Paper
Saturday, July 14, 2007
This presentation is part of : Innovations in Measurement Outcomes
Patients' Perception of Nurses' Caring and Uncaring Behaviors in Japan: From a Perspective of Motivation to Help Theory
Chiemi Kochinda, RN, PhD, Department of Adult Health Nursing, Nagano College of Nursing, Nagano, Japan
Learning Objective #1: Understand Japanese patientsí perception of Nursesí caring and uncaring behaviors
Learning Objective #2: Understand how these behaviors can be related to motivation to help theory

PURPOSE: To examine Japanese patients' perception of nurses' caring and uncaring behaviors from the perspective of help-motivation theory (Batson, 1987).  DESIGN AND METHODS: Phenomenology design was used to examine how patients perceived nurses’ behaviors and how they felt about receiving care.  After informed consent was obtained, semi-structured interviews were conducted with 5 patients who were admitted to a rural hospital in Japan.  All interviews were audiotaped and transcribed verbatim.  Data were analyzed through labeling, coding, and categorizing to identify themes and patterns.  RESULTS: Patients perceived nurses’ behaviors as caring when nurses attempted to relieve their pain in the most effective way, provided routine care in an appropriate and prompt way, and attempted to meet the patients’ needs as soon as possible regardless of the type and intensity of care required.  These behavioral characteristics matched the defining attributes of altruistic motivation to help.  On the other hand, patients perceived nurses’ behaviors as uncaring when nurses talked or explained to the patients using unfamiliar words such as medical terms, provided the care on delayed schedule or not on the appropriate time for the patients, told the patients that s/he couldn’t or wouldn’t be able to meet their needs because s/he was not assigned to them on that shift.  These behavioral characteristics matched the defining attributes of egoistic motivation to help.  Patients felt positive and comfortable asking for help to nurses after the caring interaction.

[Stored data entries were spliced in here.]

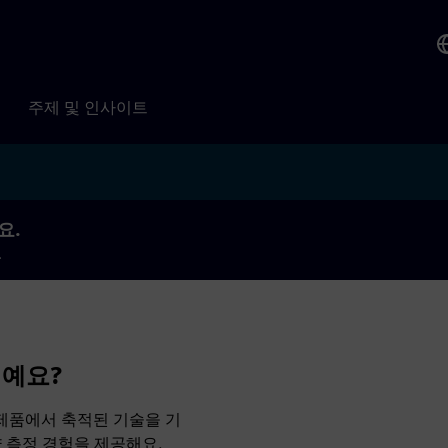
주제 및 인사이트
요.
.
서예요?
측정 제품에서 축적된 기술을 기
 측정 경험을 제공해요.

However, patients felt negative and uncomfortable asking for further help after the uncaring interaction with the nurses.  CONCLUSIONS: Nurses’ caring behaviors that were perceived by patients matched defining characteristics of altruistic motivation to help, which resulted in patients’ positive reaction after the interaction with nurses.  Nurses’ uncaring behaviors that were perceived by patients matched defining characteristics of egoistic motivation to help, which resulted in patients’ negative reaction.